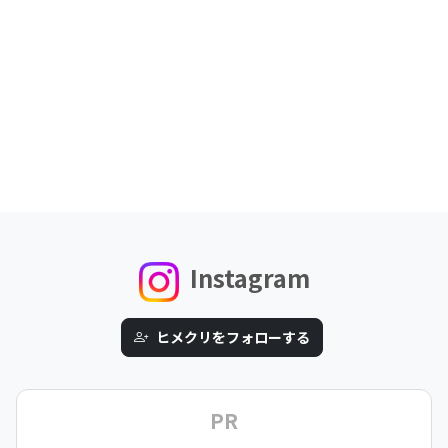
Instagram
ヒメクリをフォローする
PR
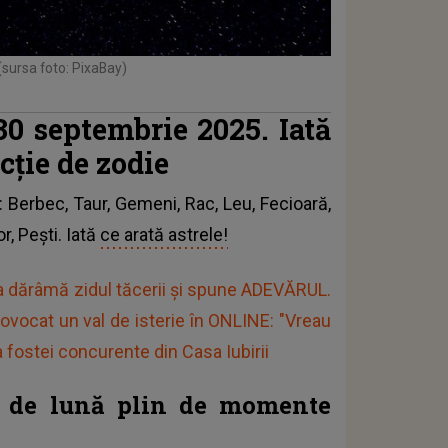
(sursa foto: PixaBay)
30 septembrie 2025. Iată
ncție de zodie
: Berbec, Taur, Gemeni, Rac, Leu, Fecioară,
r, Pești. Iată
ce arată astrele!
ina dărâmă zidul tăcerii și spune ADEVĂRUL.
ovocat un val de isterie în ONLINE: "Vreau
ostei concurente din Casa Iubirii
al de lună plin de momente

========

**Required action**.
Give every line of text from the records above as a Markdown table with the columns Row and Content, numbering the lines in order and leaving out blank lines. Leave the pictures out of the table.

**Solved exercise**.
| Row | Content |
|---|---|
| 1 | Instagram |
| 2 | ヒメクリをフォローする |
| 3 | PR |
| 4 | (sursa foto: PixaBay) |
| 5 | 30 septembrie 2025. Iată |
| 6 | ncție de zodie |
| 7 | : Berbec, Taur, Gemeni, Rac, Leu, Fecioară, |
| 8 | r, Pești. Iată |
| 9 | ce arată astrele! |
| 10 | ina dărâmă zidul tăcerii și spune ADEVĂRUL. |
| 11 | ovocat un val de isterie în ONLINE: "Vreau |
| 12 | ostei concurente din Casa Iubirii |
| 13 | al de lună plin de momente |